The war had a strong effect on Spain's working classes. Foreign demand for Spanish goods drew rural workers into industries and coal mines and encouraged farmers to plant marginal lands. Some Spaniards went to France to replace Frenchmen mobilized for war. When they returned, they brought new ideas and customs. In place of the gorra and blusa the Spanish proletariat began to don blue overalls and black berets, the mono and boina. Cheaper and more practical, the new costume was to become the trademark of the urban working class in the next decade. As the effects of war multiplied the number of industrial workers and pushed up their wages, the syndicates of the UGT and CNT attracted many more members. Their leaders became more belligerent, strikes were frequent, and the organizations began to call jointly for a general strike.

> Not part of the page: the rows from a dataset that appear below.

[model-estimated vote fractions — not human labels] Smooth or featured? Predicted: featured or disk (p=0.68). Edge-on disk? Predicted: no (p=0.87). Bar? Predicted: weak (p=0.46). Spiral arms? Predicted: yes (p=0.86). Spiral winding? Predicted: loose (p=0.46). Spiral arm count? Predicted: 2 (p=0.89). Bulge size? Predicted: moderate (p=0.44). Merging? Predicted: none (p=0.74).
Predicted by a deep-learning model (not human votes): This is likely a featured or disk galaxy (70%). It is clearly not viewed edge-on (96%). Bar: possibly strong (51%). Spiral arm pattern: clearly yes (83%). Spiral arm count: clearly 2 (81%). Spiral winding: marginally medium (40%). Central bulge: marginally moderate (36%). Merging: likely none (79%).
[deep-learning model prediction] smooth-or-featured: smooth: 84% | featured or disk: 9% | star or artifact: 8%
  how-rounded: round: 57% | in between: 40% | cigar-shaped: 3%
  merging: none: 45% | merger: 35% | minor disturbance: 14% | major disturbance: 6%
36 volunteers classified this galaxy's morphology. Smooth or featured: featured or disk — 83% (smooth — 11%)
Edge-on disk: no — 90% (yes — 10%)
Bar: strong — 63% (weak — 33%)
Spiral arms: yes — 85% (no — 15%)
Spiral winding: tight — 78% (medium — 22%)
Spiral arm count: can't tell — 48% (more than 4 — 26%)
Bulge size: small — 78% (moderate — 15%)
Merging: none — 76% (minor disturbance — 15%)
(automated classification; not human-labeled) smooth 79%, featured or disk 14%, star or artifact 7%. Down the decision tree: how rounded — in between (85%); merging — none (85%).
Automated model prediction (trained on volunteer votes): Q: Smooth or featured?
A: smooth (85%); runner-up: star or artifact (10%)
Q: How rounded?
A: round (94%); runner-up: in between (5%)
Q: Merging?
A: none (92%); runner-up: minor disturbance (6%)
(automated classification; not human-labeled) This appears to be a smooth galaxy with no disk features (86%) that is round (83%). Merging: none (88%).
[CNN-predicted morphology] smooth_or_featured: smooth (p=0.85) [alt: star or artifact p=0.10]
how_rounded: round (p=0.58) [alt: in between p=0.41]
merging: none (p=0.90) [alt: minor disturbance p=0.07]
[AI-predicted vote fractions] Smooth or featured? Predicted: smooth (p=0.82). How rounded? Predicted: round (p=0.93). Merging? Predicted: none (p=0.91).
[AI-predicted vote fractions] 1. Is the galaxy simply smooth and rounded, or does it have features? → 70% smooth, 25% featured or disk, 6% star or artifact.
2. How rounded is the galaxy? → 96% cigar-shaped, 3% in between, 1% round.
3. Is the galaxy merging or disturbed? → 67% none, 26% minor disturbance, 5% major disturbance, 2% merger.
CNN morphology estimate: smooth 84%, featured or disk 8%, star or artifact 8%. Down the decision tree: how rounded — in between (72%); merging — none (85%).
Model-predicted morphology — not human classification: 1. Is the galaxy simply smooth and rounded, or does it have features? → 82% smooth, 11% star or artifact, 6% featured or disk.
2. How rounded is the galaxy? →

Strikes had been common ever since the Tragic Week, but the army had always been available to restore order. Now, however, the virus of reform had infected the officer corps. The junior infantry and cavalry officers were angered by the level of their salaries, made proportionately lower by wartime inflation, and by the revival of battle promotions in Morocco, which disadvantaged those who stayed home with their families. In December 1916 the officers in Barcelona below the rank of general formed an association to further their demands, and early in 1917 similar officers' groups were established throughout Spain, known as Juntas Militares de Defensa. In May 1917 the minister of war ordered the members of the Barcelona junta arrested. The other juntas replied with threats of an armed rising. After releasing the prisoners and agreeing to negotiate, the ministry resigned. The king selected the Conservative leader Eduardo Dato to head the next ministry. His first act was to recognize the statutes of the infantry juntas, apparently giving in to the threat of force.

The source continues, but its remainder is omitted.